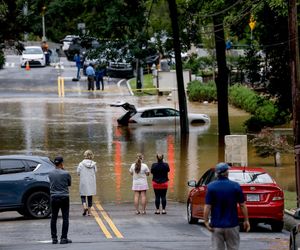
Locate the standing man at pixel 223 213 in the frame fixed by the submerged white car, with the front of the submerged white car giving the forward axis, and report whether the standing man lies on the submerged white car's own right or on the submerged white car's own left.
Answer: on the submerged white car's own right

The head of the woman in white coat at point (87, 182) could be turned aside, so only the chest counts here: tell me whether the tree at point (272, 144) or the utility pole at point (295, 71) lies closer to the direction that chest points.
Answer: the tree

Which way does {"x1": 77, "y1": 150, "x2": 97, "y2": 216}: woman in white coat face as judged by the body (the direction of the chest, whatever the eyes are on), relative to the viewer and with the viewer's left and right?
facing away from the viewer

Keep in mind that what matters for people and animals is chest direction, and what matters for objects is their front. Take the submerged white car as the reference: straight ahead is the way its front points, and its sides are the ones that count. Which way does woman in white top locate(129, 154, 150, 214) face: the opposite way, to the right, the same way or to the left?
to the left

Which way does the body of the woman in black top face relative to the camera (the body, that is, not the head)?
away from the camera

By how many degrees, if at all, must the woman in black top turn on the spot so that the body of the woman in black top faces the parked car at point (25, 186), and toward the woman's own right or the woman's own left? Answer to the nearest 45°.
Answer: approximately 90° to the woman's own left

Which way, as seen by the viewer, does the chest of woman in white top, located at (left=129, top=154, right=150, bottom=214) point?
away from the camera

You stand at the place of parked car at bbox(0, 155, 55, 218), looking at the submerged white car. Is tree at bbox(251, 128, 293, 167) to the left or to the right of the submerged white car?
right

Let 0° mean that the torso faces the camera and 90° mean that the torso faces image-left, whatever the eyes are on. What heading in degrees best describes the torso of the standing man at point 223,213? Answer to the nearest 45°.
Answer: approximately 180°

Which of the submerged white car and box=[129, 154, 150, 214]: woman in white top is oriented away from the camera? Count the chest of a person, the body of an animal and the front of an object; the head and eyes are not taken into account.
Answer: the woman in white top

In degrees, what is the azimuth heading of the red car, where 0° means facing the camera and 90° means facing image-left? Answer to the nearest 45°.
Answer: approximately 135°

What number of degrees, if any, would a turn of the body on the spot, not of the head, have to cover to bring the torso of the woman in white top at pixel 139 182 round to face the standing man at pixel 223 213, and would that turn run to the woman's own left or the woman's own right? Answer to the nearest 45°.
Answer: approximately 180°
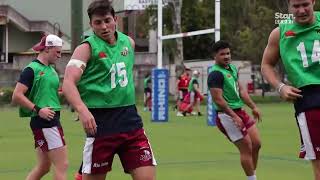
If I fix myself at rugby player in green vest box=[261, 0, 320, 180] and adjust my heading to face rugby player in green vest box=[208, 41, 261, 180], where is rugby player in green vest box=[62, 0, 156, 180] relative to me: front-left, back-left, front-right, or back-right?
front-left

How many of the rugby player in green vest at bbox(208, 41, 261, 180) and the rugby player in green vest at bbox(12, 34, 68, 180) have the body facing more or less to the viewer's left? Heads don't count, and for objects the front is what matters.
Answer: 0

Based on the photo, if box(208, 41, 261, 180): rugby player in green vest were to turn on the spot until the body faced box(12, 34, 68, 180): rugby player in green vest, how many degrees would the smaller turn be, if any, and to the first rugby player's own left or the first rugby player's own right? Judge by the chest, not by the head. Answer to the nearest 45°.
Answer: approximately 90° to the first rugby player's own right

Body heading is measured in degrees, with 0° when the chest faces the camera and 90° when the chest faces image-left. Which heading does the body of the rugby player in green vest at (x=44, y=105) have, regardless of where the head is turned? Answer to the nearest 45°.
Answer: approximately 315°

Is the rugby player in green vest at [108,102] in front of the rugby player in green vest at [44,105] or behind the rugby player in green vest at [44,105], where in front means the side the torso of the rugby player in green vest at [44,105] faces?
in front
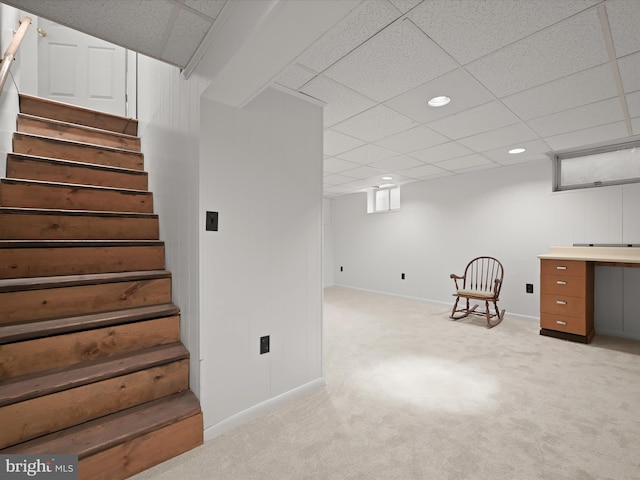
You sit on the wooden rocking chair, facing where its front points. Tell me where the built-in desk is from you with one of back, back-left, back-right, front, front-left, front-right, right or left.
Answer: left

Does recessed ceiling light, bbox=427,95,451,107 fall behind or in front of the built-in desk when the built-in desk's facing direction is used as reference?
in front

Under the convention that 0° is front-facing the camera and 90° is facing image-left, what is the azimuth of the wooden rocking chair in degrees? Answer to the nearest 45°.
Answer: approximately 45°

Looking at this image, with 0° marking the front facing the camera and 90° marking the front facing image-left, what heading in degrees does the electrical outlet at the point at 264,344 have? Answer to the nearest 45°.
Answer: approximately 315°

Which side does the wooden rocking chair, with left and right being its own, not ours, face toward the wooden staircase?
front

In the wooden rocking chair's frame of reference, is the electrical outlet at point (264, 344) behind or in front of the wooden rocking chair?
in front

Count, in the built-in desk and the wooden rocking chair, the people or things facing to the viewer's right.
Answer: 0

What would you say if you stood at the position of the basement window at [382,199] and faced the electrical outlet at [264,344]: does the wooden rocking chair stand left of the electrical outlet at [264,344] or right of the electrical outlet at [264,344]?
left
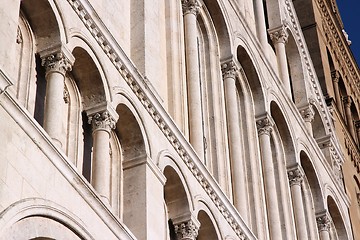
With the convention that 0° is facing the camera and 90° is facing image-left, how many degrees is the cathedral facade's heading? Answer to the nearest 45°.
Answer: approximately 315°
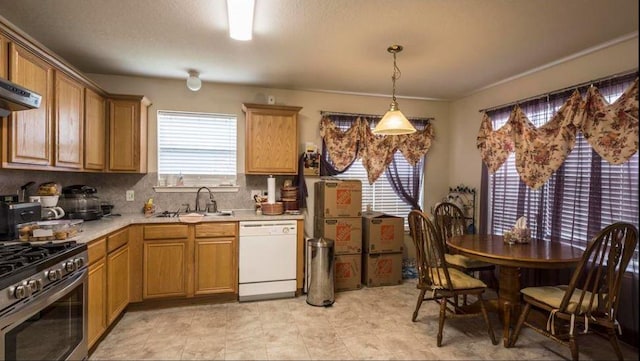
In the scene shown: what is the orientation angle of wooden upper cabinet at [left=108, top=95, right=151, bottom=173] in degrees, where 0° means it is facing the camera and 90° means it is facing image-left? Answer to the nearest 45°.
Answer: approximately 0°

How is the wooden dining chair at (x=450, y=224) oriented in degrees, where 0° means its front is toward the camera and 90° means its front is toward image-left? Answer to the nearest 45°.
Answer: approximately 315°

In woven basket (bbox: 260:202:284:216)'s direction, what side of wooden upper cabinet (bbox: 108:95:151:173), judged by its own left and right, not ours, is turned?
left

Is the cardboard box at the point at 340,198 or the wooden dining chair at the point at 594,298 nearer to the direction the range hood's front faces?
the wooden dining chair

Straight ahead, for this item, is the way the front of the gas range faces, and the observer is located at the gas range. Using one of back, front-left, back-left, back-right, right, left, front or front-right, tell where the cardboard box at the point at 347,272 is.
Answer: front-left

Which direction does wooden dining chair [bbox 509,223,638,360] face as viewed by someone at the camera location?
facing away from the viewer and to the left of the viewer

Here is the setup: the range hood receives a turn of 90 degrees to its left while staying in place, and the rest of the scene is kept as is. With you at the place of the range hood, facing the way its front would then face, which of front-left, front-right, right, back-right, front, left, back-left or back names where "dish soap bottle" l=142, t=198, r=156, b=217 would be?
front

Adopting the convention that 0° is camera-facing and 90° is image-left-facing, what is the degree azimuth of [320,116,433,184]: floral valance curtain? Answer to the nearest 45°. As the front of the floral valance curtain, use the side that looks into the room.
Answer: approximately 0°

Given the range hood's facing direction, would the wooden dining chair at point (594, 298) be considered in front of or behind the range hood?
in front
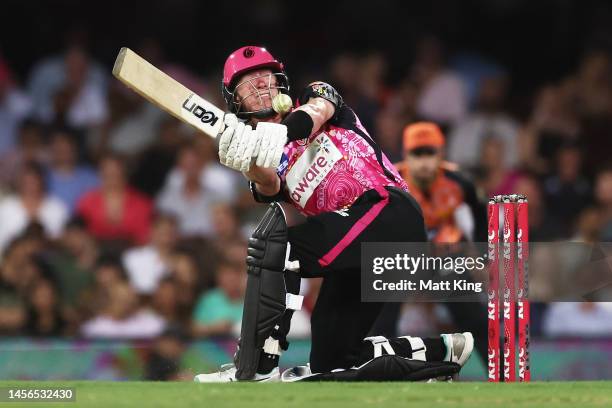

Aim of the task =
Reproduce every record above word for word, leaving out the pictures.

Answer for the task =
Locate the standing man at pixel 223 213 in the frame fixed by the submerged white car, with the front of the submerged white car giving the forward axis, and report whether the standing man lies on the submerged white car's own right or on the submerged white car's own left.
Answer: on the submerged white car's own right

The head of the woman in white coat at point (87, 182) could be turned aside, so only the chest counts here: tell me whether the tree at point (272, 144) or the utility pole at point (295, 71) lies closer to the direction that chest points.
Answer: the tree

Which way does {"x1": 77, "y1": 150, "x2": 97, "y2": 216}: woman in white coat face as judged by the body (the direction of the chest, whatever the eyes are on), relative to the viewer and with the viewer's left and right?
facing away from the viewer

Keep in mind that what matters for people and animals is chest direction, and what matters for objects is their front. Take the submerged white car as the reference: straight ahead is the way its front points, and its sides are the ones that count. Which way does woman in white top locate(129, 154, 150, 214) face: the opposite way, to the right, the same way or to the left?
to the left

Which way does the body of the woman in black top face relative to the camera (the body, that is, not the head)?
away from the camera

By how many degrees, if at all, must the woman in black top turn on the spot so that the body of the woman in black top faces the parked car at point (25, 186), and toward the woman's own right or the woman's own left? Answer to the nearest 45°.
Answer: approximately 90° to the woman's own left

Which way, as seen by the viewer, does the chest of woman in white top, located at (left=129, top=154, right=150, bottom=214) point?
away from the camera

You stand at the place of parked car at bbox(0, 155, 55, 218), looking at the submerged white car. Is tree at bbox(251, 128, 293, 167) to the left or to the right of the submerged white car?
right

Let 0° mean that the torso faces the camera and 90° mean that the torso faces image-left, whatever the eyes are on. What heading in degrees best describes the torso of the standing man at point 223,213? Answer to the nearest 45°.
Answer: approximately 180°

Which of the submerged white car and box=[129, 154, 150, 214]: woman in white top is oriented away from the camera? Count the chest of a person, the body of an animal and the front of an object; the head and eyes are not taken into account.
Answer: the woman in white top

In degrees, what is the azimuth heading of the red car, where 0° means facing the camera and 90° means facing image-left? Answer to the nearest 45°.
Answer: approximately 135°

What number of degrees, if any, would a turn of the body on the spot, not of the head, have to cover to bring the torso of the woman in white top at pixel 139 182 round to face the standing man at pixel 223 213, and would that turn run to the woman's own left or the woman's own right? Answer to the nearest 45°.
Answer: approximately 180°
If I fix myself at rugby player in green vest box=[261, 0, 320, 180] and adjust my heading to face rugby player in green vest box=[208, 41, 261, 180], where is rugby player in green vest box=[62, 0, 156, 180] relative to me: front-left, back-left, front-right, or back-right?
front-left

How many of the rugby player in green vest at bbox(208, 41, 261, 180) and the rugby player in green vest at bbox(12, 34, 68, 180) have the body facing more or less to the viewer's left? Heads don't count, and for objects the front is what matters.
Answer: 0

Based on the photo, if box(208, 41, 261, 180): rugby player in green vest were to turn on the spot until the body faced box(12, 34, 68, 180): rugby player in green vest, how many degrees would the smaller turn be, if any, and to the first rugby player's own left or the first rugby player's own right? Judge by the chest, not by the head. Answer to the nearest 45°.
Answer: approximately 90° to the first rugby player's own right

Body heading is measured in degrees, with 0° when the chest faces the camera and 90° when the chest faces image-left. Which heading does the body of the rugby player in green vest at (x=44, y=105) have, regardless of where the head is turned? Answer to the nearest 45°.
Answer: approximately 315°

Is the rugby player in green vest at [108,102] in front of the rugby player in green vest at [44,105] or behind the rugby player in green vest at [44,105], where in front means the side the torso of the rugby player in green vest at [44,105] faces?
in front
You sit on the wooden rocking chair, facing where its front points. Tell me where the built-in desk is from you with one of back, back-left, back-right, front, front-left, front-right, right or left.
Answer: left

Does recessed ceiling light, bbox=427,95,451,107 fall behind or in front of the built-in desk when the built-in desk's facing direction is used as reference?
in front

Under the convention that 0° is front-facing the camera and 90° is facing image-left, what is the azimuth of the wooden rocking chair in degrees? Answer to the nearest 45°.
Answer: approximately 45°

Looking at this image, with 0° marking the front facing the camera and 90° marking the front facing image-left, what heading in degrees does the electrical outlet at the point at 264,344 have? Answer to the nearest 45°.
Answer: approximately 315°

Which side does the wooden rocking chair, with left and right being its own, not ours, face toward the wooden staircase?
front

In the wooden rocking chair's frame of reference, is the electrical outlet at point (264, 344) behind or in front of the wooden rocking chair?
in front

Count, in the built-in desk and the wooden rocking chair, the people or things facing to the viewer's right.
Answer: 0

What would you say if you stood at the position of the basement window at [382,199] and faced the electrical outlet at [264,344]: does the wooden rocking chair stand left of the electrical outlet at [264,344] or right of the electrical outlet at [264,344]?
left
With the convention that 0° is facing the camera and 90° is facing image-left, how many degrees is the cathedral facade's heading? Answer to the nearest 45°.
Answer: approximately 315°
In the scene shown: what is the orientation angle of wooden upper cabinet at [left=108, top=95, right=151, bottom=173] in degrees, where 0° means it is facing the camera and 90° means it is facing image-left? Answer to the nearest 45°.
Answer: approximately 0°

How is the wooden dining chair at (x=450, y=224) oriented in degrees, where 0° means its front is toward the camera and 90° means its front is toward image-left? Answer to the nearest 45°.
Answer: approximately 315°

In woven basket (bbox: 260:202:284:216)'s direction, what side of wooden upper cabinet (bbox: 108:95:151:173), judged by its own left and right, not ours, is turned?
left

Is the cardboard box at the point at 340,198 or the wooden dining chair at the point at 594,298 nearer to the direction the range hood's front faces?
the wooden dining chair

Straight ahead, for this item, is the way the front of the gas range faces, and the observer is located at the gas range. Using one of back, front-left, back-left, back-right, right, left, front or front-right, tell where the cardboard box at the point at 347,272 is.
Answer: front-left

Which direction does wooden dining chair [bbox 509,223,638,360] face as viewed by someone at the camera location?
facing away from the viewer and to the left of the viewer

Here is the setup: the range hood receives a turn of 90 degrees to its left while staying in place, and the rest of the scene is kept as is. With you at the place of the range hood, facing the way its front would then face, which of front-left, front-right, right, back-right, front, left, back-left or back names where "dish soap bottle" l=142, t=198, r=156, b=217 would be?
front

Adopting the convention that 0° is camera-facing and 90° is image-left-facing, what is the degree azimuth of [320,116,433,184]: floral valance curtain? Answer to the nearest 45°. As the front of the floral valance curtain, use the side that looks into the room.
Answer: approximately 0°

Given the range hood's facing direction, would the wooden dining chair at point (594, 298) be considered in front of or behind the range hood?
in front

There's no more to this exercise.